La Tierra tiene un problema gravísimo: sólo un tonto o un cínico pueden negar la evidencia. Pero el problema es la especie humana. Esa especie voraz que ha llenado el planeta con millones de kilómetros cuadrados de asfalto por los que cada día circulan miles de millones de vehículos. Esa especie que vierte al mar trillones de toneladas de basura y que ha convertido plantas y animales domésticos en un catálogo de basura química y tecnológica hecha de piensos, hormonas y transgénesis. Esa especie que necesita llenar el horizonte azul con miles de chimeneas bajo las cuales se producen, a ritmo frenético, los infinitos artilugios que utilizamos para vivir una vida cada vez más artificial y menos humana. La humanidad: esa es la gran epidemia que sufre la Tierra, esa es la enfermedad que la mata poco a poco.
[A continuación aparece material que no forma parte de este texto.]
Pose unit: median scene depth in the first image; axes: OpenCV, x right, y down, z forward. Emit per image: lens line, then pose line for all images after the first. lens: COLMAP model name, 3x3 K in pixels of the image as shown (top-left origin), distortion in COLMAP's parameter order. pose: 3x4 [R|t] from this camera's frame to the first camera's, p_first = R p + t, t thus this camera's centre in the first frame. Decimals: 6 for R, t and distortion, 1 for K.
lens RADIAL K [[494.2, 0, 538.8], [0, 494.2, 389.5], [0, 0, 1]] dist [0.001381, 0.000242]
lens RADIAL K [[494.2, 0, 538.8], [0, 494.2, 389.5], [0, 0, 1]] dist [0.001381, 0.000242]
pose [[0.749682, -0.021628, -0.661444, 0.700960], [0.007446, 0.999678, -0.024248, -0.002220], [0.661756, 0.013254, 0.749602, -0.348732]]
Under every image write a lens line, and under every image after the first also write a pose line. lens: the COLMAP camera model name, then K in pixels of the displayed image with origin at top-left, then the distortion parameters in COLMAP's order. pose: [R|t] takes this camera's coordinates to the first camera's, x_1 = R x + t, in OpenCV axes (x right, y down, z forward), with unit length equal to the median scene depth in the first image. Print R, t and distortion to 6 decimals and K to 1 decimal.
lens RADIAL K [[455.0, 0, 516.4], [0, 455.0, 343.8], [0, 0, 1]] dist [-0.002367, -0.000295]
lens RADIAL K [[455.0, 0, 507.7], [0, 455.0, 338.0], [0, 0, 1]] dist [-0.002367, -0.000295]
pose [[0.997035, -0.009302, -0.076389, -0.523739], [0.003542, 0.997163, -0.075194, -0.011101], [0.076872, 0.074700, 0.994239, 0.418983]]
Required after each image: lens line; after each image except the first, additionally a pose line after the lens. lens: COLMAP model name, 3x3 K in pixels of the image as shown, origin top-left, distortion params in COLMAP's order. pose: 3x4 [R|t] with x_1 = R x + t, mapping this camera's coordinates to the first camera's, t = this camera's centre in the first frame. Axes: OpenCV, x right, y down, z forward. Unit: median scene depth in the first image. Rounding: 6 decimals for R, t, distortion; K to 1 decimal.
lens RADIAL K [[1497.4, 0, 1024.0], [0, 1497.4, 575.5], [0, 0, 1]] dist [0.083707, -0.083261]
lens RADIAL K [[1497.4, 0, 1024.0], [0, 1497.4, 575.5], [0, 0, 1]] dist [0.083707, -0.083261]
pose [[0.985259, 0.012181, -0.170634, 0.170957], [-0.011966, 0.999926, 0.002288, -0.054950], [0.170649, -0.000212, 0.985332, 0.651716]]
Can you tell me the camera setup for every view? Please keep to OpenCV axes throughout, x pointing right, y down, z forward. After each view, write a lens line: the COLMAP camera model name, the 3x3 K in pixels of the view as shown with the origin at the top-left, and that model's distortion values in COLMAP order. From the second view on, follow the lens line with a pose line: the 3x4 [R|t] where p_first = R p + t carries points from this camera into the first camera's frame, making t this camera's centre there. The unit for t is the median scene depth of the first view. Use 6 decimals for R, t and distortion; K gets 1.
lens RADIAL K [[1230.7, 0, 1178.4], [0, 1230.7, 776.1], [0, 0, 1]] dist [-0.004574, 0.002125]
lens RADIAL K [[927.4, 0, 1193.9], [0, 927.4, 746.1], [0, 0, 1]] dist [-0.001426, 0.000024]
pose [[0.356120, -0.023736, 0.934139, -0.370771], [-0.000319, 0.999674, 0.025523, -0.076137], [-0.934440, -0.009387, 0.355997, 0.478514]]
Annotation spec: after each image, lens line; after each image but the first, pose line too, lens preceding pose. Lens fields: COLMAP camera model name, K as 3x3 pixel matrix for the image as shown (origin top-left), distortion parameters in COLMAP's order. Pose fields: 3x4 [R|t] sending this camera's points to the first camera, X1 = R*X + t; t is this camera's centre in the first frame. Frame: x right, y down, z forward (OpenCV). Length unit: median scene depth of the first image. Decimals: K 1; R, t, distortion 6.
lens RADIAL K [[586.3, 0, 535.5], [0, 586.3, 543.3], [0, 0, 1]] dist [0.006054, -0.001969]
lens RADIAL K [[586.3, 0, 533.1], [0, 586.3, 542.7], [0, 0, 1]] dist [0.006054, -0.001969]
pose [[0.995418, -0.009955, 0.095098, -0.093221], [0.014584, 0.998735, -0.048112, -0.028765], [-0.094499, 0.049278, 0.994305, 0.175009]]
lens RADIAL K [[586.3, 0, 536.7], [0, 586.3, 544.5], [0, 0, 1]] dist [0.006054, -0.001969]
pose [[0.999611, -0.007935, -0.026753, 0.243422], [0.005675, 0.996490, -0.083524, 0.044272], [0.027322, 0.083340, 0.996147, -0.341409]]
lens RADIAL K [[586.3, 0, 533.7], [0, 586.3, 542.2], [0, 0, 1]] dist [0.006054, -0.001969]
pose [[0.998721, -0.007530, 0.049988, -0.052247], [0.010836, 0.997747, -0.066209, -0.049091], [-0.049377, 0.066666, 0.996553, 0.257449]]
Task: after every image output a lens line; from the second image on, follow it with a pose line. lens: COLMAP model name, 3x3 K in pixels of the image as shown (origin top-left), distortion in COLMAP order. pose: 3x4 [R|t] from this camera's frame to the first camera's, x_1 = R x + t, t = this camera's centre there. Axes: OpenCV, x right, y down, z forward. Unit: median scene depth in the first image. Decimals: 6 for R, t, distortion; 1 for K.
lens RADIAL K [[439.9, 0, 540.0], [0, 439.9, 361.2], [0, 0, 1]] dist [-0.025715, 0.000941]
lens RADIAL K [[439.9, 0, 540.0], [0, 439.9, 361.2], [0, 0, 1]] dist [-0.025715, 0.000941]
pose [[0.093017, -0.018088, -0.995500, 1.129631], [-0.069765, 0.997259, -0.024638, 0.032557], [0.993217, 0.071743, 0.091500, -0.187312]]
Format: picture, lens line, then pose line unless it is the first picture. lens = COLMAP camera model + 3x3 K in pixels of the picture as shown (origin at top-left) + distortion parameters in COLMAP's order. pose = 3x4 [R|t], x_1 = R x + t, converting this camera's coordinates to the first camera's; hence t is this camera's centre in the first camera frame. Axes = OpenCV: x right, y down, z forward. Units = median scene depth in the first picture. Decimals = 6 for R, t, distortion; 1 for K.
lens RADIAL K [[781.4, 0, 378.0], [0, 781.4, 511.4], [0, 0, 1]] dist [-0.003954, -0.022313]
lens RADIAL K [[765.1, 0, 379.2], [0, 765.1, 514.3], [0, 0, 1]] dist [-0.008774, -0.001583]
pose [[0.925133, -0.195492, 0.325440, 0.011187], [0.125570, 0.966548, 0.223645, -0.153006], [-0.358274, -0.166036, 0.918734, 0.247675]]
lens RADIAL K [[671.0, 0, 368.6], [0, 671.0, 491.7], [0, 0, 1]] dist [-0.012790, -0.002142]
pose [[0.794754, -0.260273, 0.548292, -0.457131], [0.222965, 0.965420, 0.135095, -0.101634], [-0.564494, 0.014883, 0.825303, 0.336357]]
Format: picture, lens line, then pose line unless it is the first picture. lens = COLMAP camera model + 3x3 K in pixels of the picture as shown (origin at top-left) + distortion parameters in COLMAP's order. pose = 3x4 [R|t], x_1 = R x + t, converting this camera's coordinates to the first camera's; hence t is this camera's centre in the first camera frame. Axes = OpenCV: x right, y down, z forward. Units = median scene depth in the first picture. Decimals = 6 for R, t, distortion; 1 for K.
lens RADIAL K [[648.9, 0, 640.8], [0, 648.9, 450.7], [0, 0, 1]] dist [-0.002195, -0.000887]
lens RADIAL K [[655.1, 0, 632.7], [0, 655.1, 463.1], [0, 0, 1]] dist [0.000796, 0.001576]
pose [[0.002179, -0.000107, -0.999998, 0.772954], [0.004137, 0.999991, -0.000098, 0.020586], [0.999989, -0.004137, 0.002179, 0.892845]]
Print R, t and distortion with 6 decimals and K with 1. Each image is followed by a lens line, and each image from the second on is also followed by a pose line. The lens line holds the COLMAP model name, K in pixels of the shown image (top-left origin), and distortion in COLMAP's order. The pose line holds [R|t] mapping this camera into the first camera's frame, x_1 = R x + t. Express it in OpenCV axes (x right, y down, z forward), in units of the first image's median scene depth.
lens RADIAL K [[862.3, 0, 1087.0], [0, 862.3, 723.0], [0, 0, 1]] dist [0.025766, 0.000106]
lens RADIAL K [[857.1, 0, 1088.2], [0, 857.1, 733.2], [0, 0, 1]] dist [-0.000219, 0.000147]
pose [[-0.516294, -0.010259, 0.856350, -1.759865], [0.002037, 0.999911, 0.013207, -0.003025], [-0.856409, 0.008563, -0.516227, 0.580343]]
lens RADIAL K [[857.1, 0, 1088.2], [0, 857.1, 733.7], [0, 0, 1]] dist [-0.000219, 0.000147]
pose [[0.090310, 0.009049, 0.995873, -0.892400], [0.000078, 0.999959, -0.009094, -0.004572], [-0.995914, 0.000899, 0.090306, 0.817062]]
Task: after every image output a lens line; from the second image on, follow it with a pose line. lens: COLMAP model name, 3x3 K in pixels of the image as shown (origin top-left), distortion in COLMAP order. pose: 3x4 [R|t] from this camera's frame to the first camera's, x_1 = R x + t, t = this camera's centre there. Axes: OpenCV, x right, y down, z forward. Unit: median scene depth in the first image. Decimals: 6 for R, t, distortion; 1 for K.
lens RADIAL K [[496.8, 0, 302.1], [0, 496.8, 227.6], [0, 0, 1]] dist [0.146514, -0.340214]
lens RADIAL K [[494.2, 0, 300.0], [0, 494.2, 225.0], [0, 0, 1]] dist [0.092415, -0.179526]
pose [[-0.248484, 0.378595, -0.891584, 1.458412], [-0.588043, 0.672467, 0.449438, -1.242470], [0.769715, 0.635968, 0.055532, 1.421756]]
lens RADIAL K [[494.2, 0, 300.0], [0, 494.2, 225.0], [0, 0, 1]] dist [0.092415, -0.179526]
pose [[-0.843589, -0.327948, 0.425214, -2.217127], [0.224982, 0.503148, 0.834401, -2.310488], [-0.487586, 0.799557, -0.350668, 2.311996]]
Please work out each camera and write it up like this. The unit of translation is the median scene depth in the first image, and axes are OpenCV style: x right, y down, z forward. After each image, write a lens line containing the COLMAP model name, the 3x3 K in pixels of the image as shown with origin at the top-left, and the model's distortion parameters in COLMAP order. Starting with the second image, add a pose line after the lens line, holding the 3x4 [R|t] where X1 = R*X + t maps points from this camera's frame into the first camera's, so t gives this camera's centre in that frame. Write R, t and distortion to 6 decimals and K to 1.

¿Tiene cura la Tierra? Sólo podría haber una cura si fuese cierta la tesis de Lovenlock y la Tierra fuese Gaia, ese organismo vivo, autoregulado y capaz de ajustarse para sobrevivir. Sólo si esto fuese cierto y Gaia descubriese que es víctima de un cáncer llamado "humanidad", que la corroe, la destruye, la coloniza sin piedad y la metastatiza, sólo si Gaia reaccionase ferozmente contra esa plaga, sólo entonces, la Tierra podría frenar el cambio que la destruye y podría desandar el camino del disparate que los humanos hemos obligado a andar a todo el planeta: sólo entonces podría volver a llover en noviembre y habría carámbanos en enero, sólo entonces los osos polares no estarían condenados a desaparecer y el mar seguiría muriendo, plácido y eterno, en las playas del mundo. Pero Gaia no es más que una creación poética, un anhelo de salvación de un planeta condenado a padecernos y a perecer con nosotros y por nuestra causa.

París no servirá de nada. Como de nada sirvió Kioto. Y la Tierra seguirá deteriorándose mientras nosotros contemplamos la catástrofe a lomos de nuestra irresponsabilidad, visitando algún centro comercial para olvidarnos momentáneamente de la condena que hemos levantado sobre nuestras cabezas. Y dentro de diez, de quince años, cuando definitivamente se hayan perdido Groenlandia y la Antártida y el otoño y la primavera, los políticos de turno se juntarán en una ciudad noruega azotada por un eterno verano cordobés, para decir que la situación es insostenible (quién sabe cuántas guerras por el agua o por el petróleo sacudirán entonces el mundo) y que hay que tomar medidas radicales. Y después, nuevas fotos, nuevos discursos, nuevos tratados internacionales, nuevos protocolos.

Ya digo. Me causan ternura, o piedad, esos ingenuos, esos felices, esos confiados en la bondad del hombre que piensan que un grupo de políticos reunidos en una ciudad pueden corregir no sólo el cambio climático sino también la estupidez, el egoísmo y la maldad humanas. Pobres optimistas: qué grande será su cepazo.